Dr. Dennis Rowe is the coach for the 2013-2014 Seabury Hall diving team.

Tranquil, like the water before a diver breaks the surface. This is probably the best way to describe Dr. Dennis Rowe, the coach of Seabury Hall’s dive team. His calm and positive demeanor shows in his coaching.

“He’s just very calm. He motivates you and doesn’t make you feel bad if you don’t do the dive right. He tells you ways to get better and tries to get your confidence up,” says Kiarra Burkett, a freshman at Seabury Hall who has been diving with Rowe for three months.

His electrifying blue eyes watch every dive with a judge’s precision. He is a judge in some dive meets, which is appropriate because he is a U.S. master diver. While this could bring a lot of pressure for some divers and create tension in the relationship between coach and diver, Rowe is always kind and has advice to help the diver improve.

Rowe grew up in Madera, California. “When I was in sixth grade, I got a trampoline for Christmas. That summer, a diving coach moved into my town in California and he had trampolines at his house, so I went out for trampoline lessons and he talked me into diving,” said Rowe.

As he moved on to high school, he played football as well as excelling in diving. Later on in college, he dropped football in favor of gymnastics. He is now a master diver and a member of the Makule softball team.

In addition to his achievements in sports, Rowe went to Berkley for medical school. He said, “I went to Berkley between 1966 and 1970.  Some of your readers may not be aware of what Berkley was like between 1966 and 1970. It was the big school in the student anti-Vietnam demonstration, so for a big part of my time at Berkeley I was very involved in demonstrating against the war, as well as other things we found to protest and demonstrate against.”

Upon graduation he did a rotating internship in the only U.S. internship outside of the continental United States in the Panama Canal Zone. He found that he like internal medicine and many of his mentors were cardiologists.

When he returned to the United States, he decided to go into cardiology. He and his wife moved to Maui in 1986. “I heard Kaiser was looking for a cardiologist, and I thought that was pretty funny but we were living in Fresno at the time and I mentioned it jokingly to my wife and she told me to write them, we were moving. And we did,” he said.

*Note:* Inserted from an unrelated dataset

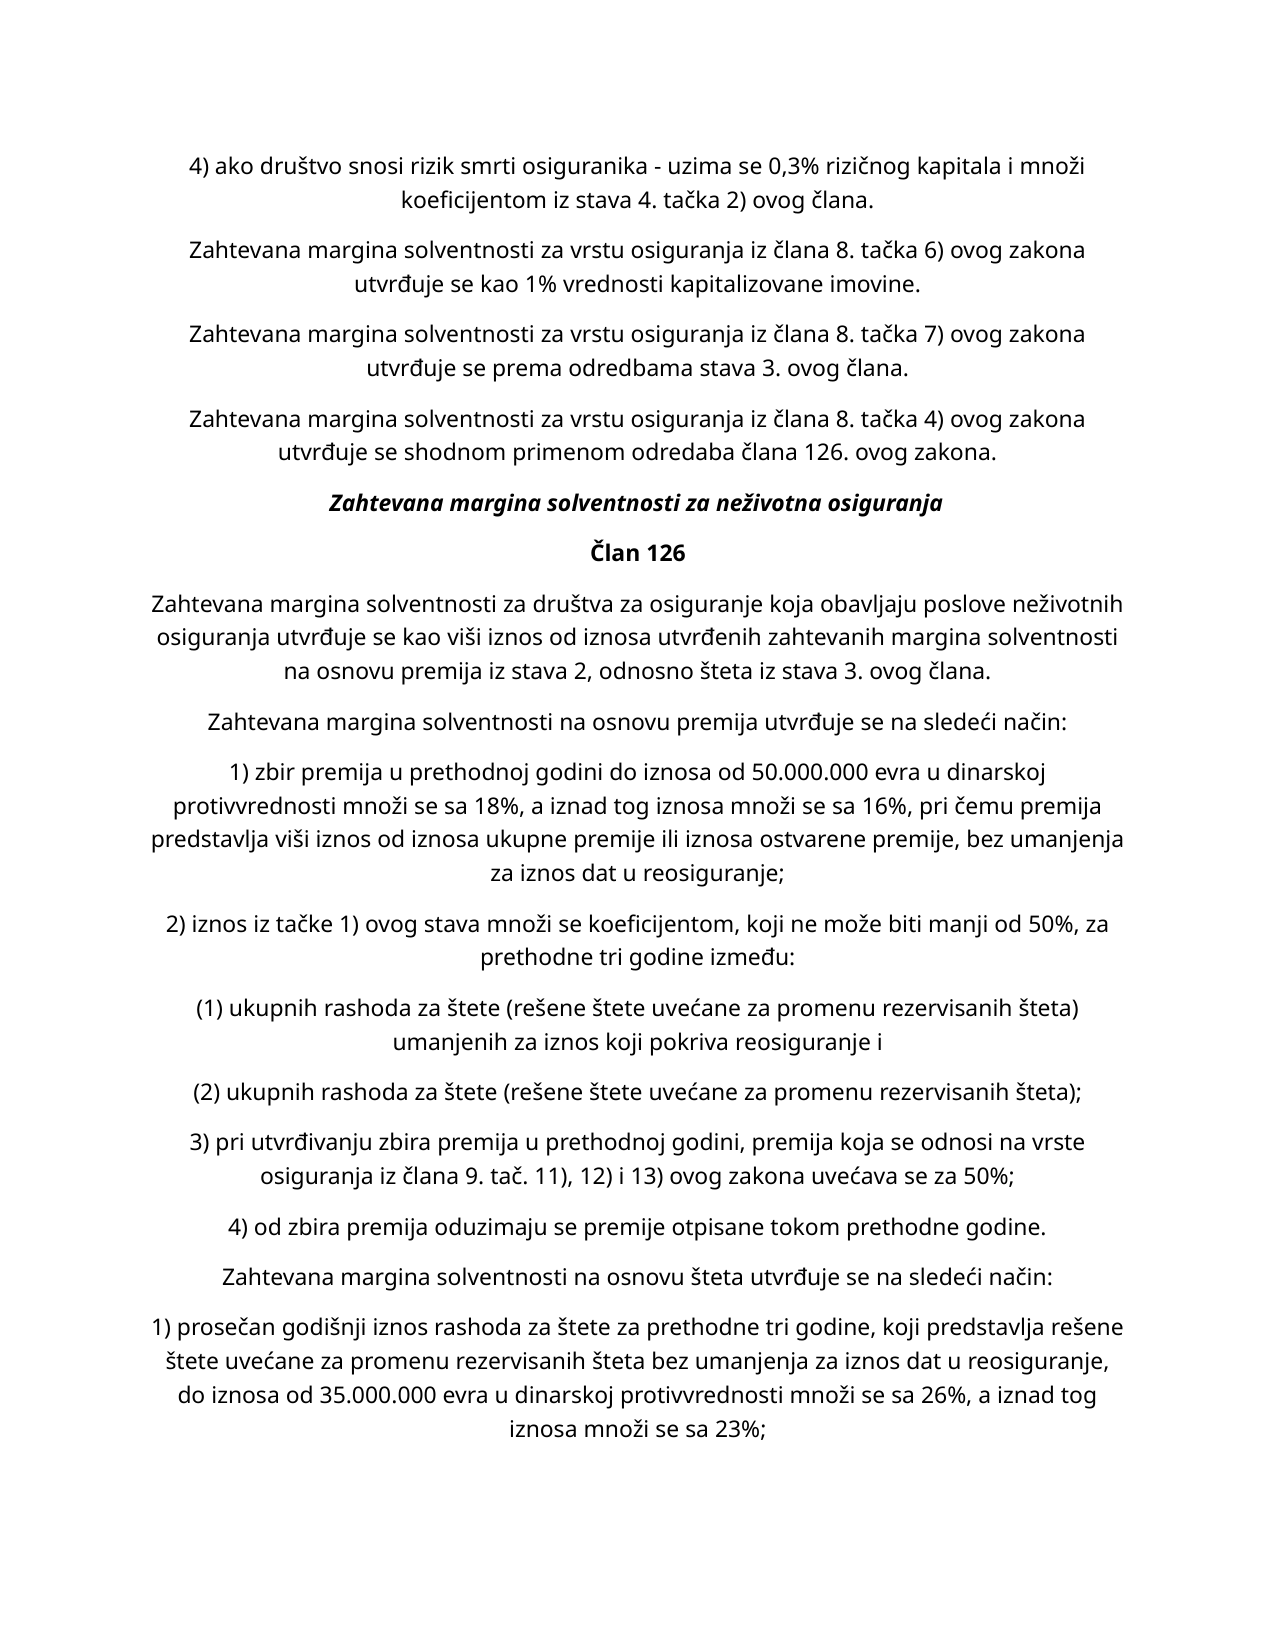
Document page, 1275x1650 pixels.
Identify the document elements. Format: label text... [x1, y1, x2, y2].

According to Seabury Hall sophomore Cloe Cadiz, Rowe is “encouraging, inspiring or caring.”

“The way he explains to do the next dive is very clear and encouraging. It makes you feel like you are ready to do the dive,” said Cadiz, who has been diving with Rowe for two years.

If you watch Coach Rowe while he is coaching, it is easy to see the way he calms people down. When watching an average practice, it is not uncommon to see people showing signs of anxiety from the pressure of doing the dive properly and the fear of doing it incorrectly. Watching a practice led by Coach Rowe, people are excited to try new dives. And if they do not do it the way it should be done, he first gives encouragement followed by one thing to work on, which alleviates a great deal of pressure.

On the subject of Seabury Hall’s 2013-2014 diving team, Rowe shared, “Seabury, as it usually does, has a strong diving team this year. We have new young drivers that are starting this year that we think have lots of promise.”

With his positive attitude, excellent coaching, and talent divers, this should be a very successful year for Seabury Hall’s diving team.